*** PASSAGE Section Begins ***

So, let’s see: we’ve just totally gotten into the swing of summer, the average daytime temperature is in the mid-nineties—it must be time for school to start, right? No, wait—that was two weeks ago. School seems to be starting earlier and earlier every year, and I’m going to pull out an old school (see what I did there) rant and proclaim that starting school in mid-July is insane.
The first day of school is supposed to be THE FIRST DAY AFTER LABOR DAY. OK, I know that wonderful tradition has been yesterday’s news for quite some time now, and I realize this latest adjustment was made to accommodate the some school districts’ newly minted flex calendar format, but still.
Anyway, whether some of us like it or not, school IS back in session, so I thought it would be a good time to reflect upon some of the best/favorite teachers I had throughout my educational process in the Pascagoula School System. I’ve decided to begin with a commentary about an instructor who was probably the most exceptional classroom educator I ever had, then give bullet point comments about several others, starting that group with grade school and going forward.
Mrs. Miller (Seventh Grade, Pascagoula Junior High School, General Science)
We called her “Miller the Killer,” as her reputation for being tough preceded her and she lived up to it from day one. She was right out of central casting for a “hard teacher”: older (hell, she was probably just 55 or 60), grey hair piled high on her head, wire-rimmed glasses, black high-buttoned shoes, and a stern look on her face.
The first day in her room, Mrs. Miller established that hers was not going to be the typical class style. First, she wanted to know who all had a dictionary with them. According to her, all seventh graders needed a dictionary with them at all times to help improve their vocabulary. Going forward, you had to bring the book with you to every class, and get this—when she called the roll, you had to answer by saying “dictionary”; if you didn’t have yours, you were counted as absent.
Then, she announced that we wouldn’t be using a textbook. “I don’t want you to be restricted by just one book,” she said. “Each six weeks (the breakdown back then), we shall approach a different subject about science and learn all we can about it.”
Boy, did we. I can’t remember them all, but at the beginning of every six weeks, she would lay out some fascinating subject matter, and we’d dive in. One section was about Sir Edmund Hillary and his quest to climb Mount Everest. Another time, we learned how to classify animals (phylum, order, genus, species, and all that). We followed that up with the same for plants.
Along the way, we learned all sorts of things about botany and zoology. To this day, I can tell you that plant leaves have three basic types of veining: pinnate, palmate, and parallel.
Ah, then there was an in-depth study of Lepidoptera, the order for butterflies and moths. We had to buy or make nets, catch a few samples, then mount them for study. Monarchs, sulphurs, viceroys, swallowtails, ios—I still try to identify them in the backyard.
Check this out. Mrs. Miller’s desk had one of those glass covers, and under the glass she had a huge collection of pressed plant and insect samples. The mid-semester final exam went like this: you would walk up to her desk, she would point out a sample or two, and you would tell her all you knew about that form of life. Genius.

*** PASSAGE Section Ends ***

◆ PROBLEM A
Copy out everything in the records from the line containing "Reading left to" down to the last line of the records, keeping each line unchanged.

*** EXERCISE INPUT Section Begins ***

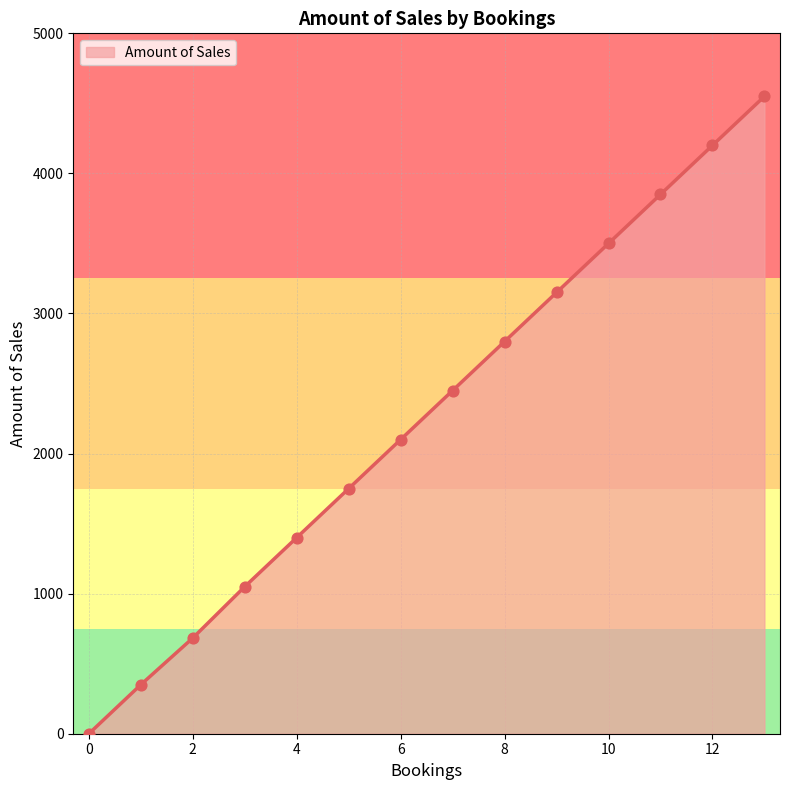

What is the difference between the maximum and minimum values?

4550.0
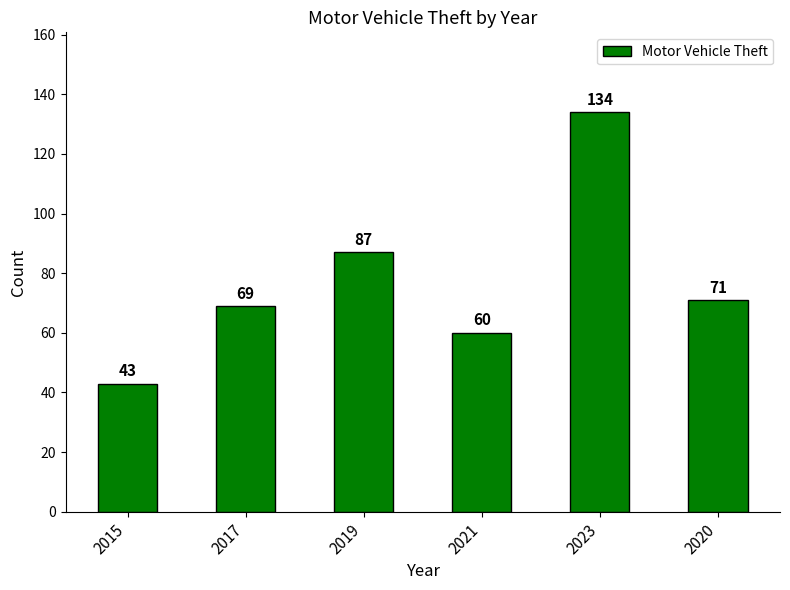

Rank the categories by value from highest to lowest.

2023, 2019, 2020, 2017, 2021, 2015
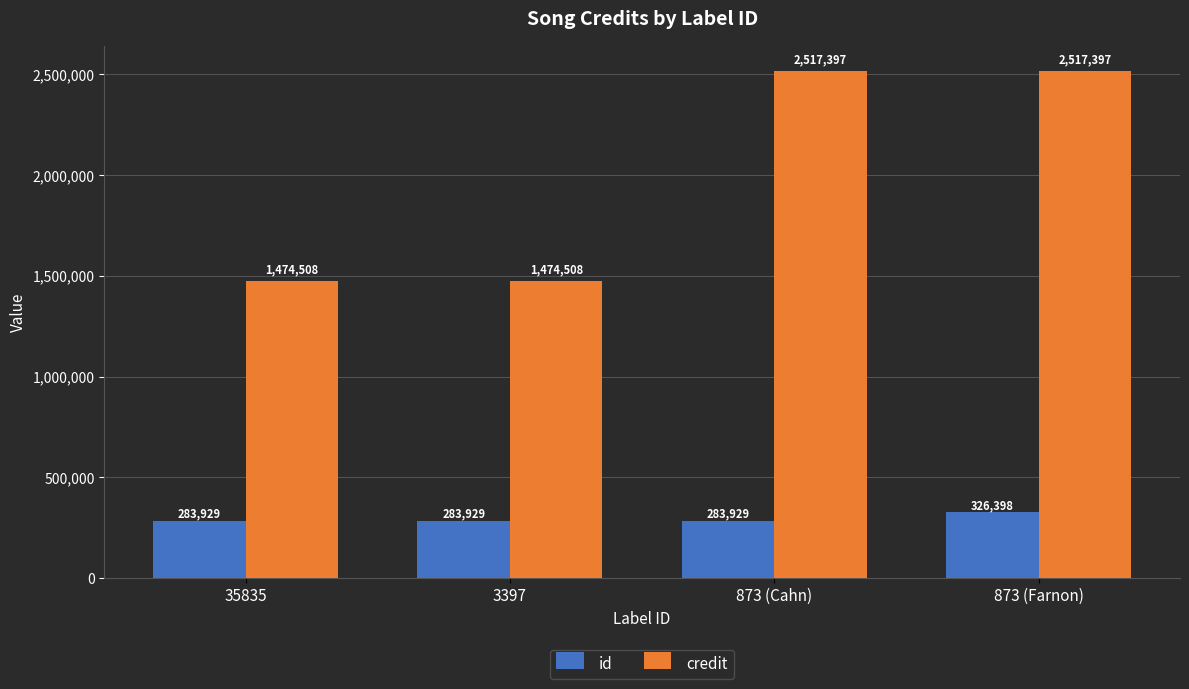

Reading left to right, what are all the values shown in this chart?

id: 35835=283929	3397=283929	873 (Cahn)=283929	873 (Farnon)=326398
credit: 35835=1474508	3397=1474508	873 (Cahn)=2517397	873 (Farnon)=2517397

*** EXERCISE INPUT Section Ends ***

◆ PROBLEM B
In the essay about favorite teachers, what word did students have to say when Mrs. Miller called the roll?

◆ TASK RESPONSE A
Reading left to right, what are all the values shown in this chart?

id: 35835=283929	3397=283929	873 (Cahn)=283929	873 (Farnon)=326398
credit: 35835=1474508	3397=1474508	873 (Cahn)=2517397	873 (Farnon)=2517397

◆ TASK RESPONSE B
They had to answer by saying "dictionary."